The surprising thing about this success story is that most of the music Zepeda is presenting is hardly mainstream stuff. Rather, most of the acts have been slogging it out in the O.C.-Long Beach alternative-music scene for years. Though several of the acts have made a career of music for a decade or more, only one, Sublime, has received recent radio play.

"Whether the bands have a CD out, radio play or any of that didn't have anything to do with choosing them," Zepeda said. "What mattered is that they have something to get across, they're accomplished and they fit the different formats of the stages." Two stages are devoted to contemporary rock, and two to roots-rock forms, which include blues, country, rockabilly and surf music.
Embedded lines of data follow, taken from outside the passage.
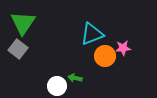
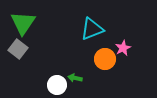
cyan triangle: moved 5 px up
pink star: rotated 21 degrees counterclockwise
orange circle: moved 3 px down
white circle: moved 1 px up
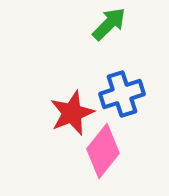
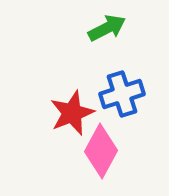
green arrow: moved 2 px left, 4 px down; rotated 18 degrees clockwise
pink diamond: moved 2 px left; rotated 10 degrees counterclockwise
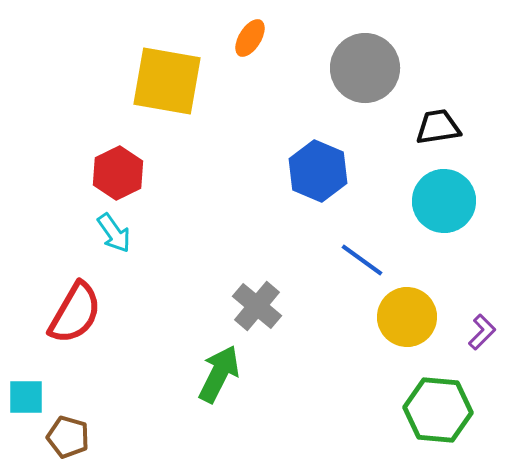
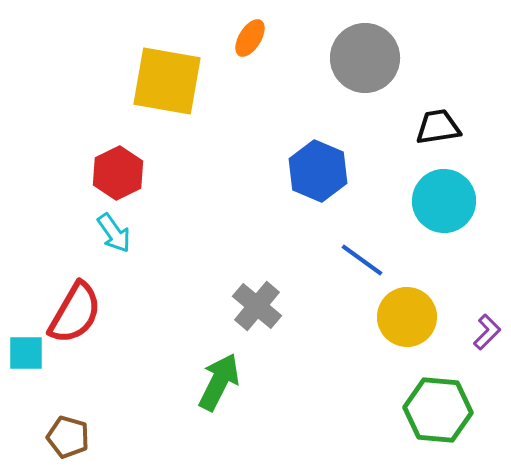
gray circle: moved 10 px up
purple L-shape: moved 5 px right
green arrow: moved 8 px down
cyan square: moved 44 px up
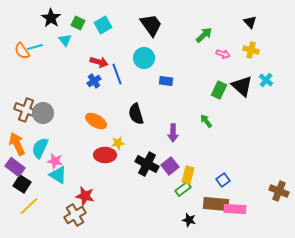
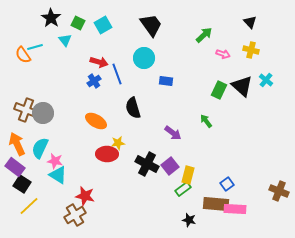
orange semicircle at (22, 51): moved 1 px right, 4 px down
black semicircle at (136, 114): moved 3 px left, 6 px up
purple arrow at (173, 133): rotated 54 degrees counterclockwise
red ellipse at (105, 155): moved 2 px right, 1 px up
blue square at (223, 180): moved 4 px right, 4 px down
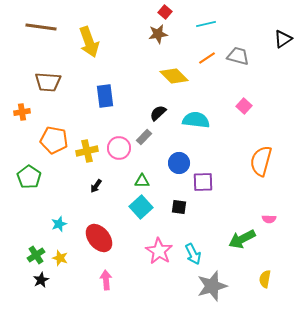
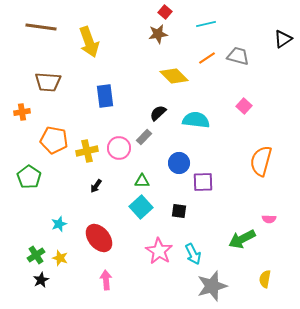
black square: moved 4 px down
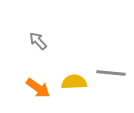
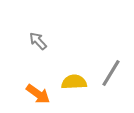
gray line: rotated 64 degrees counterclockwise
orange arrow: moved 6 px down
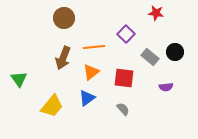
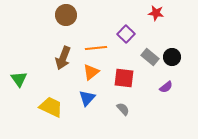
brown circle: moved 2 px right, 3 px up
orange line: moved 2 px right, 1 px down
black circle: moved 3 px left, 5 px down
purple semicircle: rotated 32 degrees counterclockwise
blue triangle: rotated 12 degrees counterclockwise
yellow trapezoid: moved 1 px left, 1 px down; rotated 105 degrees counterclockwise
Sunday only, a fifth stage will be set up for rock oldies acts.

The performers range from country stalwarts Rosie Flores and Chris Gaffney & the Cold Hard Facts to Water and Jack Grisham's new band, the Joykiller, two varied alternative-rock acts with highly regarded new albums.

Unlike many talent buyers, Zepeda actually has seen most of the acts he books.

"When I'm seeing something good, I'm not Steve the booker--I'm Steve the fan. That's where the enthusiasm I have for doing shows comes from, the excitement of the music," he said.

Because so many local groups have played on his stages, he was well-situated to select bands. This year, he said he had so many artists interested in helping that he had to turn a lot of them down.

The Long Beach native has been booking shows for the last 15 of his 40 years, beginning when he was a communications student at Cal State Long Beach, where he brought the likes of the Blasters, X and the Plimsouls to the campus pub, the Nugget.

Since Bogart's closed, he's been an independent promoter, booking shows into Long Beach's Foothill, Blue Saloon and Que Sera clubs. It's an uncertain living, and he finds himself scraping by from month to month like many of the musicians he books.

And, like all the musicians involved in BeachFest '95, Zepeda is donating his services.

Getting involved wasn't a hard decision for him.

"I'm not that busy, and it's a positive thing they're doing here," he said. "When people are doing something good and they want you involved, you do it if you can."

Some of the acts playing BeachFest said they wouldn't be if Zepeda weren't involved.

Blasters' vocalist Phil Alvin will appear Sunday with Top Jimmy, Lester Butler, James Intveld, Rick Vito and other area roots musicians in the free-for-all group the Blues Meisters. ("I'll be there as sort of master of ceremonies," Alvin said, "probably just because I've got the best right hook for keeping guys off the stage.")

Alvin said he's generally had his fill of doing benefit performances.